BAD PYRMONT. „Was hast du denn da für eine Zahl auf deinem Arm? Ist das deine Telefonnummer?“, fragt ein wissbegieriges kleines Mädchen seinen Großvater. Wie hätte das Kind auch ahnen können, dass die Nummer auf dem Arm, tätowiert im Konzentrationslager Auschwitz, für Max Mannheimer eigentlich eine Todeszahl bedeuten sollte – hätte der Mann das Grauen nicht überlebt.
Und wie er überlebte! Lebensbejahend, humorvoll, empathisch für seine Mitmenschen. Das alles zeigt der eindrucksvolle und berührende Film „Der weiße Rabe“, den die Münchener Drehbuchautorin und Filmemacherin Carolin Otto jetzt auf Einladung des „Arbeitskreises 27. Januar“ zum Gedenktag an den Holocaust im Filmtheater Krone zeigte. Seit mehr als 20 Jahren würdigt der Arbeitskreis zu diesem Tag unterschiedliche Opfergruppen der Naziherrschaft, wie der Vorsitzende Klaus Titze erinnerte.
Dieses Mal mit Max Mannheimer einen Zeitzeugen, der bis zu seinem Tod vor vier Jahren unermüdlich als Chronist und Mahner jungen Menschen Rede und Antwort stand und nach dem sogar eine Schule benannt wurde. 1988 hatte Carolin Otto ihre Bankkarte auf einem Parkplatz in Dachau verloren. Max Mannheimer fand sie, aus dieser Begegnung entstand eine Freundschaft und schließlich die filmische Zusammenarbeit.

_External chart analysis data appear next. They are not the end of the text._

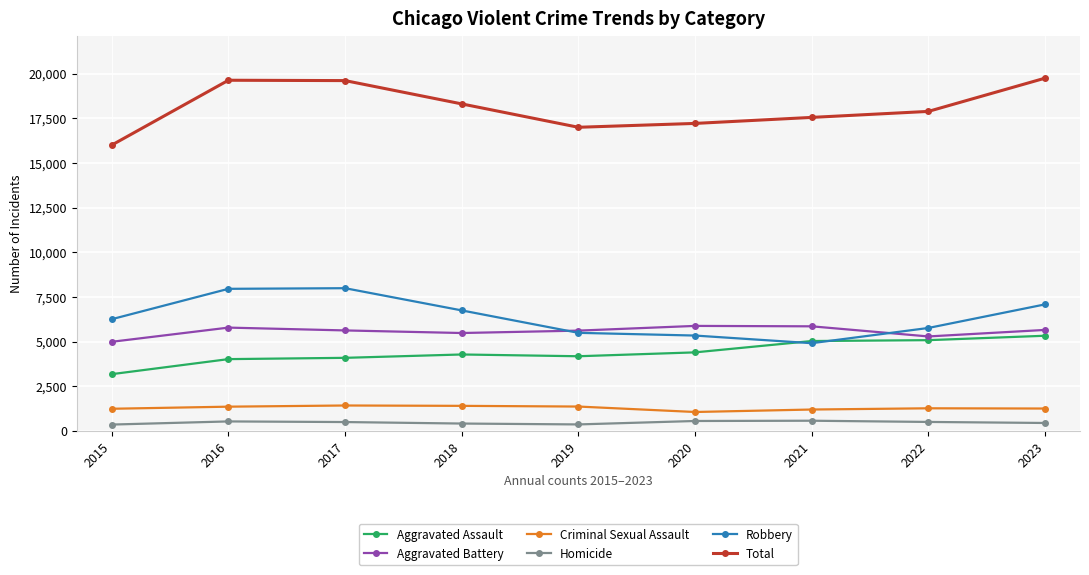

Rank the series by their maximum value, from lowest to highest.

Homicide, Criminal Sexual Assault, Aggravated Assault, Aggravated Battery, Robbery, Total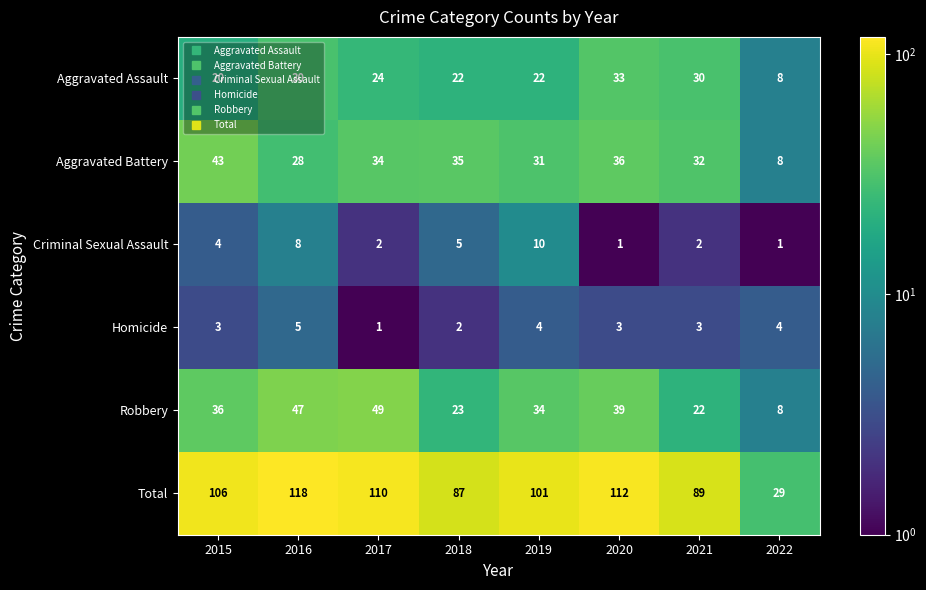

Is the value of Aggravated Battery at 2018 greater than the value of Aggravated Assault at 2016?

Yes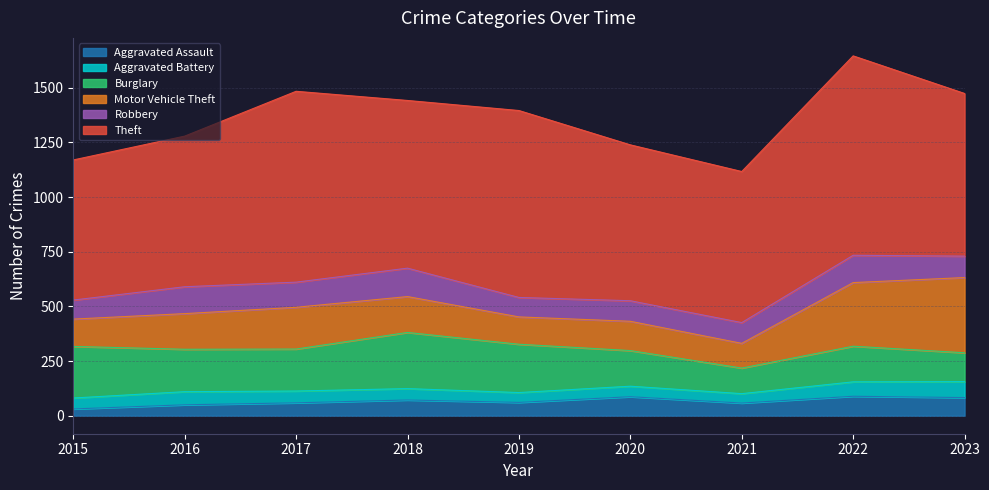

At which category does Theft reach its first local valley?

2018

Der Streifen zeigt Mannheimer, dessen sechs engste Angehörige ermordet wurden, auf den Spuren seiner Vergangenheit in den Lagern Birkenau und Auschwitz und beim Besuch in Dachau. Beinahe sachlich, aber gerade dadurch erschütternd, stellt er sich den qualvollen Erinnerungen und schildert Details aus den Baracken und der Krankenstation, auf der er nur überlebte, weil sein jüngerer Bruder ihm selbstlos seine Brotration überließ.
Der Film zeigt aber auch das Leben danach, Gespräche mit einer befreundeten Ordensfrau und mit der erwachsenen Tochter, sein Bemühen, durch die Malerei wieder Lebensfreude zu gewinnen.
„Wir sind nicht schuld an dem, was geschah, aber verantwortlich, dass es nicht wieder geschieht“, betonte Bürgermeister Klaus Blome. Die aktuelle Sorge um zunehmende Gewalt und Antisemitismus prägte auch eine kurze Diskussion im Anschluss an den Film, der die Besucher spürbar berührt hatte.